We betray them—and ourselves, and the future—when we make excuses for them. And make excuses we do. Bauerlein is eloquent on the subject of our sophisticated, rhetorically slippery rationales for the disaster we are witnessing. We define away young people’s disgraceful academic performance with astonishing ease. We blame testing rather than dealing with the deficits tests reveal. To excuse knowledge gaps, we discount the importance of facts and demonize rote memorization as a pedagogical tool. To deflect responsibility, we argue that young Americans have never known much about history, civics, and other subjects. Along the way, we glorify youth and discount tradition, elevating adolescent solipsism to a virtue and forgetting—as solipsists do—that we lose everything when we lose perspective.

Intellectuals are setting the standard for this colossal collective denial, dismissing evidence of catastrophe as inconsequential, celebrating “e-literacy” and alternative styles of screen-centered intelligence, and discrediting their critics as ideologues who are fashioning apocalyptic accounts of cultural decline in order to advance their own agendas. It’s in this context that Bauerlein’s title acquires its deepest resonance.

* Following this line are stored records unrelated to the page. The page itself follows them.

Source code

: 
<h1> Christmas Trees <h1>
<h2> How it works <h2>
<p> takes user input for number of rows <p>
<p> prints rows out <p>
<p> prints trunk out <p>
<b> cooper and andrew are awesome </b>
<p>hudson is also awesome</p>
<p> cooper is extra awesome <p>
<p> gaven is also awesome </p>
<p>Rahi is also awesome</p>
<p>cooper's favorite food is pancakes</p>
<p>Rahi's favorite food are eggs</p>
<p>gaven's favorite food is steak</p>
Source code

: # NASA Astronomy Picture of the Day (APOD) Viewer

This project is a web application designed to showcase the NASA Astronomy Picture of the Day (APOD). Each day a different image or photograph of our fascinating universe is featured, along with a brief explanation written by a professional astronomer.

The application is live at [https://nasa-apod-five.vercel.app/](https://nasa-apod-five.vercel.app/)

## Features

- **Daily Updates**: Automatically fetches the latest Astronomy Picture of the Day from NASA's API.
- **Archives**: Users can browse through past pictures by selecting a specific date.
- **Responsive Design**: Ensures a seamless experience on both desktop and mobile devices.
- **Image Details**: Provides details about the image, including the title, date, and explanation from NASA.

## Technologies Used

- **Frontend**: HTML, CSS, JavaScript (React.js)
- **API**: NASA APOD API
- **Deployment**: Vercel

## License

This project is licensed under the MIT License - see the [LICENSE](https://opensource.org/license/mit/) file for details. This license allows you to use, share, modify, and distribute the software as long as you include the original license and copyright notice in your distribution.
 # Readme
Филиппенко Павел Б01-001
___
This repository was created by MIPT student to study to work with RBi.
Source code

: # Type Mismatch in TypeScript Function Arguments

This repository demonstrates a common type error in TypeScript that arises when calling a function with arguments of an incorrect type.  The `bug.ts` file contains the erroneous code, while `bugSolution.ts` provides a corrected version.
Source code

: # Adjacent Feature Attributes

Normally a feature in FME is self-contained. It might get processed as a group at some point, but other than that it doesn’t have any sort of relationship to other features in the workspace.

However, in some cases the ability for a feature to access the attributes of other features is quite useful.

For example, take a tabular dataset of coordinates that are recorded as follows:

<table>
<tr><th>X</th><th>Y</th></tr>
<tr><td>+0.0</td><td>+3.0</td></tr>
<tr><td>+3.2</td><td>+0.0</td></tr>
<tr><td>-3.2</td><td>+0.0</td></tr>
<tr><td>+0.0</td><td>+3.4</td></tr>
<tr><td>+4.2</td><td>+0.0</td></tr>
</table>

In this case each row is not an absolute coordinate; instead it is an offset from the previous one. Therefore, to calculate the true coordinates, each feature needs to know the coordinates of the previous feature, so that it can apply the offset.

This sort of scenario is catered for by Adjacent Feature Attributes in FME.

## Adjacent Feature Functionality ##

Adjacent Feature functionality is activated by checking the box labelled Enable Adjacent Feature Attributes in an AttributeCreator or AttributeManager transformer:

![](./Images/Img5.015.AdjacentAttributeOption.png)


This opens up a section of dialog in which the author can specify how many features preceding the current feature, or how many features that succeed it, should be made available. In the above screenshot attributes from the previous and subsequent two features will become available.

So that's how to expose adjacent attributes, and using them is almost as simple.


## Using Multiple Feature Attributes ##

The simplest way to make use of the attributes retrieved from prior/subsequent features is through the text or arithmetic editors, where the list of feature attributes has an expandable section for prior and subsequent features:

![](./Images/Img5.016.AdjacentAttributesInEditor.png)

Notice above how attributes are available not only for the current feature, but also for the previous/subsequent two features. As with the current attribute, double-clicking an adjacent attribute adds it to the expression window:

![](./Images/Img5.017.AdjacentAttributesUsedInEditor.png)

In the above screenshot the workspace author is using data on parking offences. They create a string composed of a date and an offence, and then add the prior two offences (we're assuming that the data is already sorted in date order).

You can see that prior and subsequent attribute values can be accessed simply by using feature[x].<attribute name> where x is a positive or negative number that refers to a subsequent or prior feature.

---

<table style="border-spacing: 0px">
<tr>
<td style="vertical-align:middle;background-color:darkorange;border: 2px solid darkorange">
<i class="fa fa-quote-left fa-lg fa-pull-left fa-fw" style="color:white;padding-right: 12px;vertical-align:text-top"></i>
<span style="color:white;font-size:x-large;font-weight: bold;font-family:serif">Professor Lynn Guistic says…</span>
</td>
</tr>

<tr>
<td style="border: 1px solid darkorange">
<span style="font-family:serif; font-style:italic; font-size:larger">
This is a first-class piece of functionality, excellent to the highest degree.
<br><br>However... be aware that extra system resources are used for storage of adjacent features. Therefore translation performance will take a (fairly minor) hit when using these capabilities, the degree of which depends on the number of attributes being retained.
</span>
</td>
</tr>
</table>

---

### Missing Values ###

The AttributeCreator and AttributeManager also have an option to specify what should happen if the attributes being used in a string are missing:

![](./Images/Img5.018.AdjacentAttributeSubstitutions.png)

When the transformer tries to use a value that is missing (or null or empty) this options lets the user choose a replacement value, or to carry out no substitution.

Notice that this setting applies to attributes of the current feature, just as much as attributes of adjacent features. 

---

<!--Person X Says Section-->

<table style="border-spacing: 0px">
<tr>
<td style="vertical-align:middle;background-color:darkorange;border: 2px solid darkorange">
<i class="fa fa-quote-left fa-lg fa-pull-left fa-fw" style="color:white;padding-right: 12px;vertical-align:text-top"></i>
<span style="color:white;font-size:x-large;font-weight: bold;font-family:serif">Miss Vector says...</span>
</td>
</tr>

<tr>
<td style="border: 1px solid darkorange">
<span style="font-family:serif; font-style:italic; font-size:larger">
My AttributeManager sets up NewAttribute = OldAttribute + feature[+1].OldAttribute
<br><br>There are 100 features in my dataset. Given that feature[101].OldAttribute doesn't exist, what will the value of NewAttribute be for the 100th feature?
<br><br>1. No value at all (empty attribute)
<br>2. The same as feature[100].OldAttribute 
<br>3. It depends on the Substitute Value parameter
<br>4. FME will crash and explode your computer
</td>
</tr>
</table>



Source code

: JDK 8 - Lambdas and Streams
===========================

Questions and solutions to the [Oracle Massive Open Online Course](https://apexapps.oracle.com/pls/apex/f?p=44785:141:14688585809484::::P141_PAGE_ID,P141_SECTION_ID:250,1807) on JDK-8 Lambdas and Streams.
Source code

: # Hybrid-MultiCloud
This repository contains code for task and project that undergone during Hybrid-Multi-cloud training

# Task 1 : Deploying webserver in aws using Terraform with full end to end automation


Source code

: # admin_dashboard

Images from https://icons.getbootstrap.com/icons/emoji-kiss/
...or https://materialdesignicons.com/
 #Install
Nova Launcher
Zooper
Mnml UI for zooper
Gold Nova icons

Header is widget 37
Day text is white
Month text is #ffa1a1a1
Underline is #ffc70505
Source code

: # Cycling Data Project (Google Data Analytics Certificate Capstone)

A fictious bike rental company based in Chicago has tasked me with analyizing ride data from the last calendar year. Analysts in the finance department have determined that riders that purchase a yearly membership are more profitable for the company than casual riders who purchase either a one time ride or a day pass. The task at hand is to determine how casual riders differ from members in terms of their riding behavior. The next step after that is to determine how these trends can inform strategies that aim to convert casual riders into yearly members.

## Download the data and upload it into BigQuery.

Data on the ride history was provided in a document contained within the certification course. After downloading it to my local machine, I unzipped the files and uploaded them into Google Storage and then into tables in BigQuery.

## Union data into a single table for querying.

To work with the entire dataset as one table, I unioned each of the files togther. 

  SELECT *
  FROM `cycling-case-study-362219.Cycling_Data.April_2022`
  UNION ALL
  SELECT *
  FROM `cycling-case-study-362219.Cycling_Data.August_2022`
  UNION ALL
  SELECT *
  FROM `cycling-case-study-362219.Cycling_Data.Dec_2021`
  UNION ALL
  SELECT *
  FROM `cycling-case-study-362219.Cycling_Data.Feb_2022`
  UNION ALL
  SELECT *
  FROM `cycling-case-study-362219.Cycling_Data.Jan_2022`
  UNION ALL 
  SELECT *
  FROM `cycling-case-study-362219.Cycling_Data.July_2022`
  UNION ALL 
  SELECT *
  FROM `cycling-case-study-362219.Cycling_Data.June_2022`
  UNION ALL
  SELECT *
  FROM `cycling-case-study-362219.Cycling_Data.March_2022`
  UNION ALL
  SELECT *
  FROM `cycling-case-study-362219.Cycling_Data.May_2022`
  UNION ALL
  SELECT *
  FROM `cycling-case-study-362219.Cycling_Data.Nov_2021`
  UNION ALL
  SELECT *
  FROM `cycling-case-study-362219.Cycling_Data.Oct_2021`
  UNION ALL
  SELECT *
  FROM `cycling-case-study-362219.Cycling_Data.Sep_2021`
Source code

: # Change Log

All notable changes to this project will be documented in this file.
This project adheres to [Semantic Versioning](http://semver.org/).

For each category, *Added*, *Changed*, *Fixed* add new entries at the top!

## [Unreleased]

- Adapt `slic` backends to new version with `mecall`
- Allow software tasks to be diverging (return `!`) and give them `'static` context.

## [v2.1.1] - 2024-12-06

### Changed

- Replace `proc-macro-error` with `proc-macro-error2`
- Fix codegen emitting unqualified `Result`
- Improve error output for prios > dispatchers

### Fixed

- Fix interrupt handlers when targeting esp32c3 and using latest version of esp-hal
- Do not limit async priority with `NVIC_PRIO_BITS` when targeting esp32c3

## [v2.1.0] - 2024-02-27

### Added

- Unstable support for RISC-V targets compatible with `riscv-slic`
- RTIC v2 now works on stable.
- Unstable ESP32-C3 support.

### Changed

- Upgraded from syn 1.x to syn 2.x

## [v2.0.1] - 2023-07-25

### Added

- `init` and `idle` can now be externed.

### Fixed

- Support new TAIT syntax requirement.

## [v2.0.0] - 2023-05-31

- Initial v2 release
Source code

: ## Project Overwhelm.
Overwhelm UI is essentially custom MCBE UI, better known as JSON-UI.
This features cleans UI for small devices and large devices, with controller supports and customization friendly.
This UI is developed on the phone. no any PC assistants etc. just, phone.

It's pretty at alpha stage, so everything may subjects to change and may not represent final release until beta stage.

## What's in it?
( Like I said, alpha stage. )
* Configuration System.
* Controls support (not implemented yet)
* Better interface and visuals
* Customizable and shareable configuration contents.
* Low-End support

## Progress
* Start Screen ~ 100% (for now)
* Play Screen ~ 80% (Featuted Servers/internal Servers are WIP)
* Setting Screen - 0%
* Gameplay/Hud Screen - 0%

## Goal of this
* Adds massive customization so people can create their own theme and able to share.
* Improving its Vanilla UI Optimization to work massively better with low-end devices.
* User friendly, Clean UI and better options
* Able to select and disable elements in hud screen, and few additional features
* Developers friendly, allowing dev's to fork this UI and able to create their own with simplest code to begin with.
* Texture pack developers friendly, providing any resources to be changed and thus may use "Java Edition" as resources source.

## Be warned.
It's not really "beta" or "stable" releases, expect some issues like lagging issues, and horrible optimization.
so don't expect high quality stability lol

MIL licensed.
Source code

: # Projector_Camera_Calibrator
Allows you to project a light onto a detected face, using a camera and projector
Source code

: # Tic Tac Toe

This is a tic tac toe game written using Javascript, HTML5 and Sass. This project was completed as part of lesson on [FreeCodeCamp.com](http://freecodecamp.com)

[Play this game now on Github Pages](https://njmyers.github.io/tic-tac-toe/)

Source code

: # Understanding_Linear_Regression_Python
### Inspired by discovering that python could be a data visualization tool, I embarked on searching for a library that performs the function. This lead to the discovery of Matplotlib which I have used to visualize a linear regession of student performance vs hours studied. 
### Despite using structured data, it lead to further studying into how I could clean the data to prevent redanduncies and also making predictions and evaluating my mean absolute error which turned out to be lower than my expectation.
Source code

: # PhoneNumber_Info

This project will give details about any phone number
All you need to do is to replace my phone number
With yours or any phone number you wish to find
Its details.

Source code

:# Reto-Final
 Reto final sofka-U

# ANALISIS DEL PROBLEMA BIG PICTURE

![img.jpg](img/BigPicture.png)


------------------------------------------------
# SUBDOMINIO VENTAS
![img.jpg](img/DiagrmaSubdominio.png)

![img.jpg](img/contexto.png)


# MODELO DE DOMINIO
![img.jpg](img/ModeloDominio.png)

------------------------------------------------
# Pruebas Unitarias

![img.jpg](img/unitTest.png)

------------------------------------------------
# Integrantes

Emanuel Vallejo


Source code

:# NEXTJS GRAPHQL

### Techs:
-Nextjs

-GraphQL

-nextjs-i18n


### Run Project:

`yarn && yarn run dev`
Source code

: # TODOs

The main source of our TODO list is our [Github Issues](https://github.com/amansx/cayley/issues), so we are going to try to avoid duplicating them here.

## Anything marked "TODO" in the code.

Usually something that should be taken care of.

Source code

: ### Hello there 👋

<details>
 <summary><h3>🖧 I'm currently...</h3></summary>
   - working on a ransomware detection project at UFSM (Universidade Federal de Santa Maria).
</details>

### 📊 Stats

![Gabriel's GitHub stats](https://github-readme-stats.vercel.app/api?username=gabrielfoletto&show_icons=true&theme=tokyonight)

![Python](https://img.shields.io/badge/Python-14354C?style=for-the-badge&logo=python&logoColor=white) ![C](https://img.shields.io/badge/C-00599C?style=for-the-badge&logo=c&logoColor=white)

The phrase “the dumbest generation” comes from Philip Roth’s novel The Human Stain (Houghton Mifflin, 2000), and Bauerlein uses it as Roth does, to describe—in the words of Roth’s protagonist, a classics professor whose career is destroyed by a scurrilous student complaint—a generational cohort that is “abysmally ignorant. Their lives are intellectually barren. They arrive knowing nothing and most of them leave knowing nothing.” But we might well ask whether the dumbest ones are actually those who should know better than to accommodate, excuse, and even honor the intellectual apathy of the people who will inherit the future. After all, it’s in our power to acknowledge the problem and to address it. If we don’t, we’ll reap what we have sown—or, to borrow Forrest Gump’s more apt expression, we’ll learn the hard way that “stupid is as stupid does.”